Le film : La consultation
A regarder défiler dans le cabinet du docteur Luc Perino ces femmes et ces hommes de tous âges avec leurs grands ou petits maux, on se dit qu’il faut beaucoup de psychologie pour faire ce métier et qu’il y a quelque chose d’anormal à retrouver les généralistes en bas de l’échelle des rémunérations des praticiens libéraux, tout cela parce que leurs actes relèvent de la "clinique" et non de la "technique".

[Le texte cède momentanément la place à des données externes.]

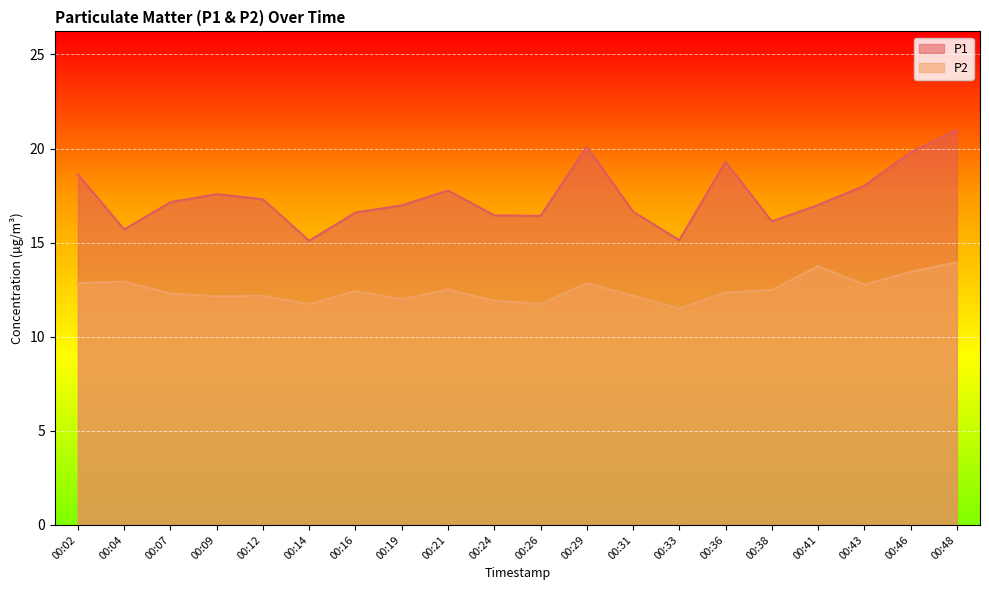

How many interior local peaks does the P1 series have?

4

Donner au soigné la pleine possibilité de prendre lui-même - et s'il le souhaite - la décision qui le concerne est la seule façon de résoudre l'irrémédiable aporie entre notre volonté de faire son bien d'une part et notre impossibilité de concevoir son bien avec sécurité d'autre part.
― Alain Froment
La porte du cabinet de consultation s’ouvre. D’emblée, les premiers gestes du patient, avant même que la porte ne soit refermée, ont livré une bonne part des éléments du puzzle qui va se construire. Les mouvements de cet homme ou de cette femme ont déjà une syntaxe qui esquisse la grammaire des symptômes à délivrer. La marche jusqu’à son siège est une préface, un avertissement à l’observateur clinicien, sa cadence est celle du verbe à venir, les hésitations y auront une fréquence identique à celle des pas. L’empathie commence par les mots d’accueil du praticien, les invites à se mettre à l’aise, les mimes d’ouverture sur la scène des phrases… Justement, voilà les premiers mots qui arrivent, avant ou après que le praticien ne se soit assis. Avant : ils informent de leur insignifiance ou d’une certitude de leur faible apport dans le décryptage du cas. Pendant : il faudra y mettre de l’ordre, car le bruit des chaises est un prétexte à leur brouillon. Après : ils vont requérir plus d’attention, voire en exiger s’ils sont très tardifs.